Rather than being distracted by AI’s limitless potential, companies should identify high-value use cases where AI can deliver the most meaningful results. It’s best to start with an AI prioritization assessment framework that quantifiably evaluates business outcomes and gains against build and runtime costs.

For example, with power demands soaring due to large-scale AI model training, a data center company turned to our company to address rising operational costs. Working together, the company leveraged AI to monitor and predict power consumption, identifying erratic usage patterns that allowed the company to negotiate power hedging and price protection plans with utility providers. The company anticipates this strategy will save hundreds of millions of dollars over time, offering critical cost stability amid increasing energy demands.

Similarly, a weather company with 17,500 weather stations and sensors across six continents partnered with our company to enhance its forecasting capabilities. By accelerating data collection and transformation, they prepared real-time weather data for AI-driven analysis, improving forecasts for lightning and severe storms. The upgraded service delivers more precise predictions to organizations like schools, airports, utilities, and government agencies, significantly elevating the company’s service quality and safety. 

Strategic Scaling and Long-Term Success

AI implementation is not a one-time event; it evolves continuously as technology advances and business needs shift. Companies should maintain a flexible strategy, making necessary adjustments as they learn from AI implementations. Regularly revisiting and refining AI strategies ensures that AI investments remain aligned with long-term goals and continue to deliver value.

Organizations can cut through the AI hype and make intelligent, focused decisions by addressing these common tech flaws, preparing data, and building the right internal capabilities. Establishing a well-thought-out framework for AI adoption is the key to unlocking the full potential of generative AI, turning it from a buzzword into a practical tool for driving real value and innovation across industries.

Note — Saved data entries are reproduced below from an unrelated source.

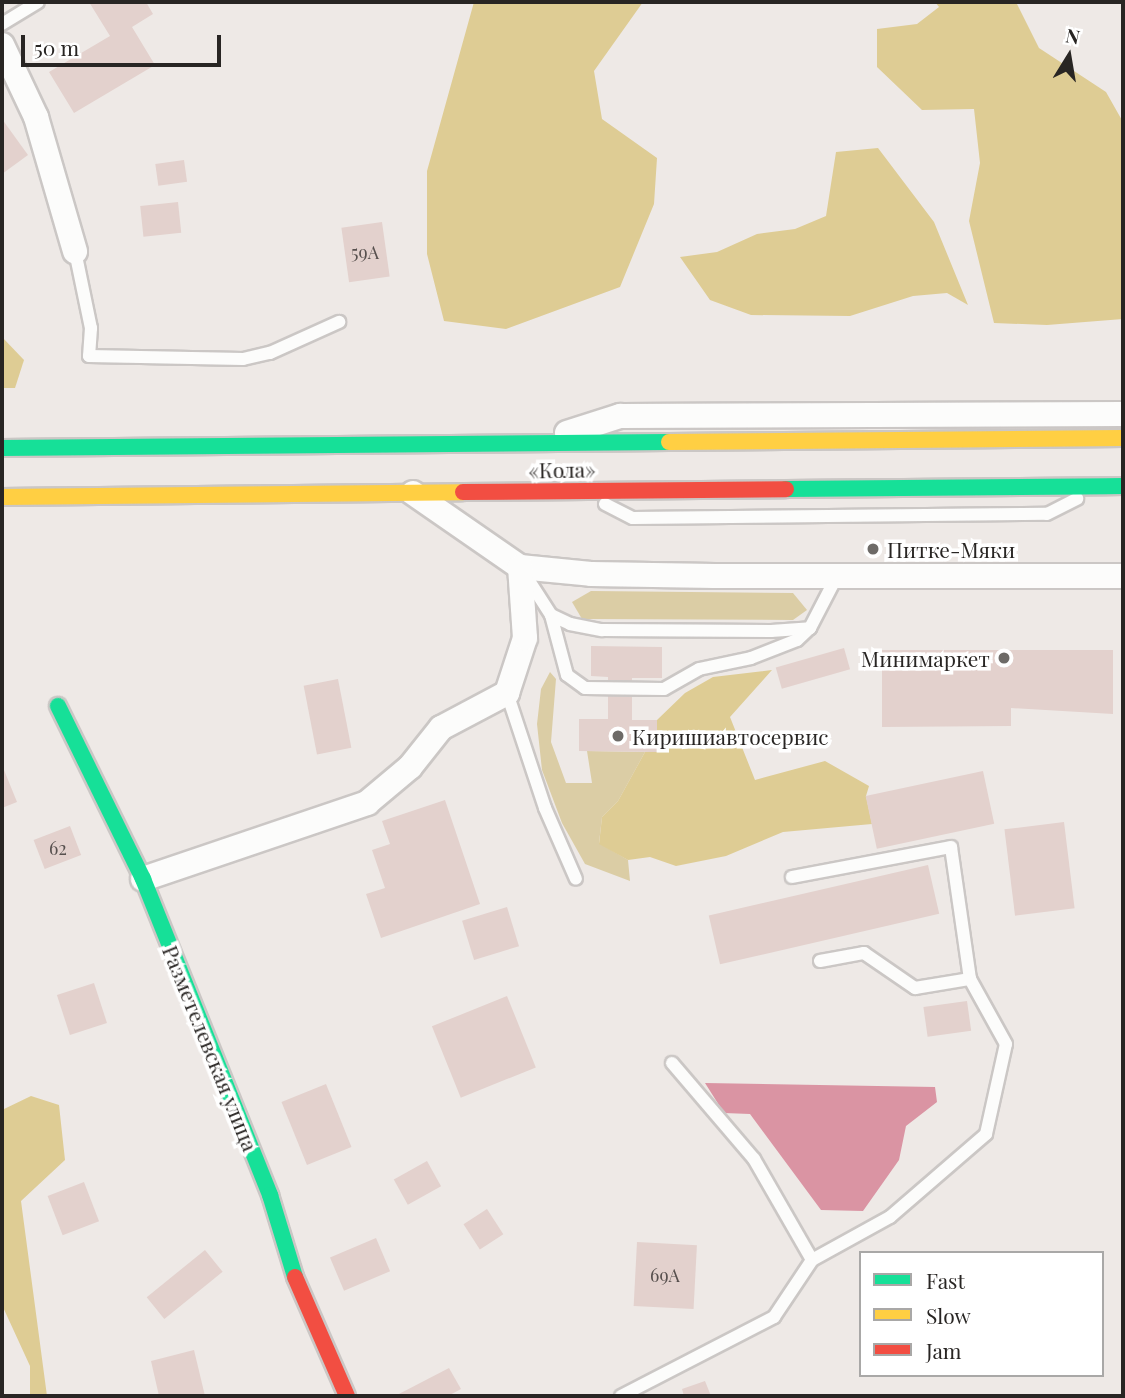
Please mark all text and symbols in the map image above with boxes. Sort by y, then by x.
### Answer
scale bar [24,21,224,65]
north arrow [1034,21,1104,91]
text: N [1064,21,1082,49]
text: 50 m [34,33,79,61]
house number: 59А [351,241,379,263]
street label: «Кола» [528,456,596,482]
place label: Питке-Мяки [887,536,1015,562]
marker: Питке-Мяки [865,541,881,557]
place label: Минимаркет [861,645,990,671]
marker: Минимаркет [996,650,1012,666]
place label: Киришиавтосервис [632,723,829,749]
marker: Киришиавтосервис [610,728,626,744]
house number: 62 [49,837,67,859]
street label: Разметелевская улица [158,942,264,1154]
legend [859,1251,1104,1377]
house number: 69А [650,1264,680,1286]
text: Fast [926,1266,965,1294]
text: Slow [926,1301,971,1329]
text: Jam [926,1336,962,1364]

While AI offers endless opportunities for innovation and efficiency, success depends on overcoming technical barriers and adopting a strategic, focused approach. Companies that prepare their data, invest in talent, and identify high-value use cases will be in a stronger position to unlock AI’s full potential. Organizations can harness AI to drive long-term, sustainable success in a rapidly evolving digital landscape by partnering with trusted experts and maintaining a flexible, scalable framework.